Auf eine Frage zur ausstehenden Entscheidung der Bundesregierung, ob Deutschland seine Zahlungen an die Organisation wieder aufnimmt, antwortete Colonna nicht direkt. Es sei nun an jedem Land, den Bericht zu studieren und über die nächsten Schritte zu entscheiden. „Was ich gesehen habe, ist, dass die überwiegende Mehrheit der Geberstaaten die unverzichtbare und unersetzliche Rolle von UNRWA anerkennt, bestrebt ist, Lösungen zu finden und bei Bedarf Verbesserungen zu unterstützen“, sagte die Französin weiter. Der Text enthalte 50 konkrete Empfehlungen für dieses Ziel.

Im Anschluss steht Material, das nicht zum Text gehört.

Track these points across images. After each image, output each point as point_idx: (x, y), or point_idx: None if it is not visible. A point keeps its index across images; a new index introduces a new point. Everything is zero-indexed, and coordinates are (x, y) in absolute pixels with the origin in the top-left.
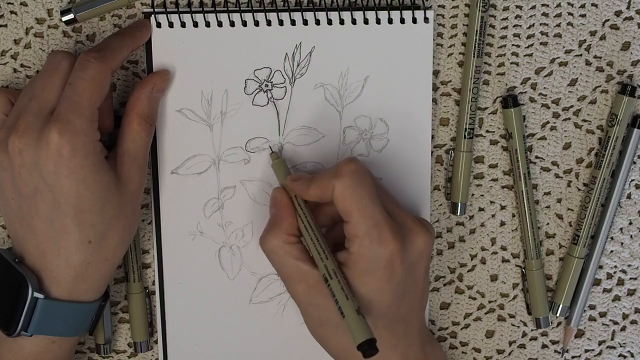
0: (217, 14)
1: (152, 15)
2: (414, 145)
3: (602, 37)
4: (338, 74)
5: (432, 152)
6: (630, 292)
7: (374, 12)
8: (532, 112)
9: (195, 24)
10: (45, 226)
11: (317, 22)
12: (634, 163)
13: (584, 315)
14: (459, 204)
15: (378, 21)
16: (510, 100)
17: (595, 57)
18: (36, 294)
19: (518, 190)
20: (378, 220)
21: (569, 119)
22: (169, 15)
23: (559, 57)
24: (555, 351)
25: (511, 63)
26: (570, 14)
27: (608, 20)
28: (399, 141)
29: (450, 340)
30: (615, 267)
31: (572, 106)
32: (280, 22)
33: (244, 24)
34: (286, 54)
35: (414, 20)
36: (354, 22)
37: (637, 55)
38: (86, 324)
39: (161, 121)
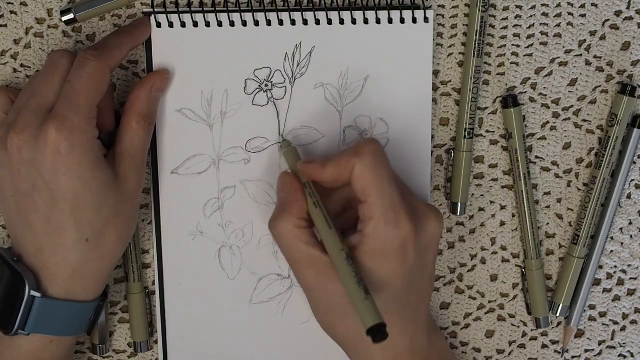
0: (217, 14)
1: (152, 15)
2: (414, 145)
3: (602, 37)
4: (338, 74)
5: (432, 152)
6: (630, 292)
7: (374, 12)
8: (532, 112)
9: (195, 24)
10: (42, 223)
11: (317, 22)
12: (634, 163)
13: (584, 315)
14: (459, 204)
15: (378, 21)
16: (510, 100)
17: (595, 57)
18: (33, 292)
19: (518, 190)
20: (395, 202)
21: (569, 119)
22: (169, 15)
23: (559, 57)
24: (555, 351)
25: (511, 63)
26: (570, 14)
27: (608, 20)
28: (399, 141)
29: (450, 340)
30: (615, 267)
31: (572, 106)
32: (280, 22)
33: (244, 24)
34: (286, 53)
35: (414, 20)
36: (354, 22)
37: (637, 55)
38: (84, 324)
39: (161, 121)
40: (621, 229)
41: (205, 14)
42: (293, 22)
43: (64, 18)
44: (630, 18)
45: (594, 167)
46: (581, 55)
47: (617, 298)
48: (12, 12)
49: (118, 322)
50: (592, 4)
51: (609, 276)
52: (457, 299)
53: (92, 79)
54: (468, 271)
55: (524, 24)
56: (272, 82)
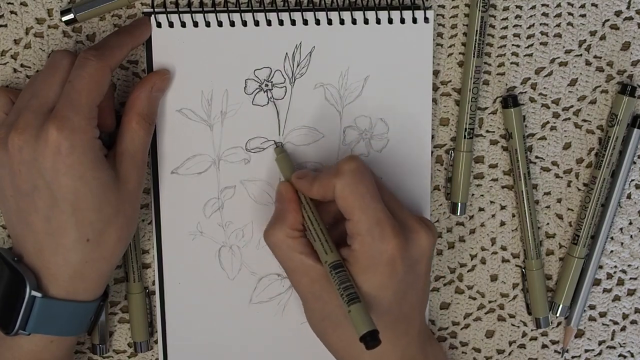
0: (217, 14)
1: (152, 15)
2: (414, 145)
3: (602, 37)
4: (338, 74)
5: (432, 152)
6: (630, 292)
7: (374, 12)
8: (532, 112)
9: (195, 24)
10: (43, 224)
11: (317, 22)
12: (634, 163)
13: (584, 315)
14: (459, 204)
15: (378, 21)
16: (510, 100)
17: (595, 57)
18: (34, 292)
19: (518, 190)
20: (379, 217)
21: (569, 119)
22: (169, 15)
23: (559, 57)
24: (555, 351)
25: (511, 63)
26: (570, 14)
27: (608, 20)
28: (399, 141)
29: (450, 340)
30: (615, 267)
31: (572, 106)
32: (280, 22)
33: (244, 24)
34: (286, 53)
35: (414, 20)
36: (354, 22)
37: (637, 55)
38: (85, 324)
39: (161, 121)
40: (621, 229)
41: (205, 14)
42: (293, 22)
43: (64, 18)
44: (630, 18)
45: (594, 167)
46: (581, 55)
47: (617, 298)
48: (12, 12)
49: (118, 322)
50: (592, 4)
51: (609, 276)
52: (457, 299)
53: (92, 79)
54: (468, 271)
55: (524, 24)
56: (272, 82)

EU-Kommissar für humanitäre Hilfe begrüßt Abschlussbericht

Der EU-Kommissar für humanitäre Hilfe und Krisenschutz, Janez Lenarčič, begrüßte den abschließenden Colonna-Bericht zur Neutralität des UNRWA. Der Bericht werde „die zahlreichen bestehenden Compliance-Systeme des Hilfswerks hervorheben und Empfehlungen für ihre weitere Verbesserung geben“, sagte Lenarčič auf der Plattform X. „Ich appelliere an die Geber, das UNRWA als Lebensader der palästinensischen Flüchtlinge zu unterstützen.“

Die von den Vereinten Nationen zur Aufarbeitung herangezogene unabhängige Expertengruppe um Colonna hatte in dem am Montag vorgestellten Bericht Verbesserungsbedarf bei der Einhaltung der Neutralität durch UNRWA festgestellt. Zwar habe das Hilfswerk eine Reihe „robuster“ Mechanismen und Verfahren etabliert, um die Wahrung dieses Grundsatzes zu gewährleisten, trotzdem gebe es nach wie vor Probleme. Der Bericht empfiehlt daher unter anderem eine genauere Überprüfung aller Mitarbeiter und einen besseren Schutz der UNRWA-Einrichtungen vor missbräuchlicher militärischer Nutzung.

Bericht schlägt Traumabewältigung als Präventivmaßnahme vor

Bei den meisten Verstößen gegen die Neutralität handelt es sich laut Bericht um „Beiträge in den sozialen Medien“, die häufig auf gewalttätige Zwischenfälle folgen, die Kollegen oder Verwandte betreffen. Eine Präventivmaßnahme könne darin bestehen, dass dem Personal die Möglichkeit gegeben werde, „diese traumatischen Vorfälle zu besprechen“, hieß es in dem Bericht, der in Zusammenarbeit mit drei nordischen Menschenrechtsorganisationen erstellt wurde.

Das UNRWA bleibe allerdings „unersetzlich und unverzichtbar für die menschliche und wirtschaftliche Entwicklung der Palästinenser“, hieß es weiter.

Das UNRWA beschäftigt im Gazastreifen mehr als 30.000 Mitarbeiter. Das 1949 gegründete UN-Hilfswerk hat das Mandat der Vereinten Nationen, den in ihrem Einsatzgebiet registrierten palästinensischen Flüchtlingen humanitäre Hilfe und Schutz zu gewähren. Nach mehr als einem halben Jahr Krieg stehen die im abgeriegelten Gazastreifen lebenden 2,4 Millionen Palästinenser am Rande einer Hungersnot.